▼

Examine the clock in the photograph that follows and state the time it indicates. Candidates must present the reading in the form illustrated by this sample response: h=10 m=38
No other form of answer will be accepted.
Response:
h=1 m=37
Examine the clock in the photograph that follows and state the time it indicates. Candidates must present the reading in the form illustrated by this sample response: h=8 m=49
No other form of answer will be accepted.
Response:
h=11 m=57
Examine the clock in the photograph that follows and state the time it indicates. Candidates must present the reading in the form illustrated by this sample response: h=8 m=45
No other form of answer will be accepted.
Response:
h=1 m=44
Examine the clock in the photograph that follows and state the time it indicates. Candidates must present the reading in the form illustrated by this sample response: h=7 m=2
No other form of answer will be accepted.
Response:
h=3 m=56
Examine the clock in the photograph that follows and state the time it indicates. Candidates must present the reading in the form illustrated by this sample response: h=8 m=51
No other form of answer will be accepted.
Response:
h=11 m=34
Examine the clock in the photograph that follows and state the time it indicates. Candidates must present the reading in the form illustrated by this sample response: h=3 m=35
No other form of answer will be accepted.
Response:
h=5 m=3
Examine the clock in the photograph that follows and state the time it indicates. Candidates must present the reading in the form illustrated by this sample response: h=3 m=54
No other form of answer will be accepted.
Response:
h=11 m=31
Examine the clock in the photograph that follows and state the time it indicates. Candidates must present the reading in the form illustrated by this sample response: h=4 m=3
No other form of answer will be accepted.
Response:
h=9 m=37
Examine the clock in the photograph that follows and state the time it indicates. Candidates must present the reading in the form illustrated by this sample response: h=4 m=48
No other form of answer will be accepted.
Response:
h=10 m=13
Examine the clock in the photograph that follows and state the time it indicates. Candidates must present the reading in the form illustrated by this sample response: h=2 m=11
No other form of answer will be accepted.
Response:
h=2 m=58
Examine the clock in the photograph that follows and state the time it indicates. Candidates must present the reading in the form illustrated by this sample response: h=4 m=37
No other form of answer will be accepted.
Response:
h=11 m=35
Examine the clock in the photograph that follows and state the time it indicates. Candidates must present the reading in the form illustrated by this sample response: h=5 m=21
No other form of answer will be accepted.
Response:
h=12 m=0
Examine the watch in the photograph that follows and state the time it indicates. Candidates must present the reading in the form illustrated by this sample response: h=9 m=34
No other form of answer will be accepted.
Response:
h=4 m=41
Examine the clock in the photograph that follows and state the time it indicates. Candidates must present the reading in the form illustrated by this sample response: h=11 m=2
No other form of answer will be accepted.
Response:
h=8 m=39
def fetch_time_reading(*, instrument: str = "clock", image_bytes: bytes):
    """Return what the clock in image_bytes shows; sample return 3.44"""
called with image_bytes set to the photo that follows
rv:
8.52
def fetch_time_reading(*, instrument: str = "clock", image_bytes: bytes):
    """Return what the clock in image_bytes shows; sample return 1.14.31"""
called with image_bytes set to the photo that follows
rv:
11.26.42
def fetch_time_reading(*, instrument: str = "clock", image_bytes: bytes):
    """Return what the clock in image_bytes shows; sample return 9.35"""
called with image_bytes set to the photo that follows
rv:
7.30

▲

**Instructions for the task**
Starting at the line that contains "response: h=4 m=37" and ending at the last line of the data, write those lines out again, replacing "Candidates" with "Students" and leaving everything else unchanged.

**Solution to this problem**
Examine the clock in the photograph that follows and state the time it indicates. Students must present the reading in the form illustrated by this sample response: h=4 m=37
No other form of answer will be accepted.
Response:
h=11 m=35
Examine the clock in the photograph that follows and state the time it indicates. Students must present the reading in the form illustrated by this sample response: h=5 m=21
No other form of answer will be accepted.
Response:
h=12 m=0
Examine the watch in the photograph that follows and state the time it indicates. Students must present the reading in the form illustrated by this sample response: h=9 m=34
No other form of answer will be accepted.
Response:
h=4 m=41
Examine the clock in the photograph that follows and state the time it indicates. Students must present the reading in the form illustrated by this sample response: h=11 m=2
No other form of answer will be accepted.
Response:
h=8 m=39
def fetch_time_reading(*, instrument: str = "clock", image_bytes: bytes):
    """Return what the clock in image_bytes shows; sample return 3.44"""
called with image_bytes set to the photo that follows
rv:
8.52
def fetch_time_reading(*, instrument: str = "clock", image_bytes: bytes):
    """Return what the clock in image_bytes shows; sample return 1.14.31"""
called with image_bytes set to the photo that follows
rv:
11.26.42
def fetch_time_reading(*, instrument: str = "clock", image_bytes: bytes):
    """Return what the clock in image_bytes shows; sample return 9.35"""
called with image_bytes set to the photo that follows
rv:
7.30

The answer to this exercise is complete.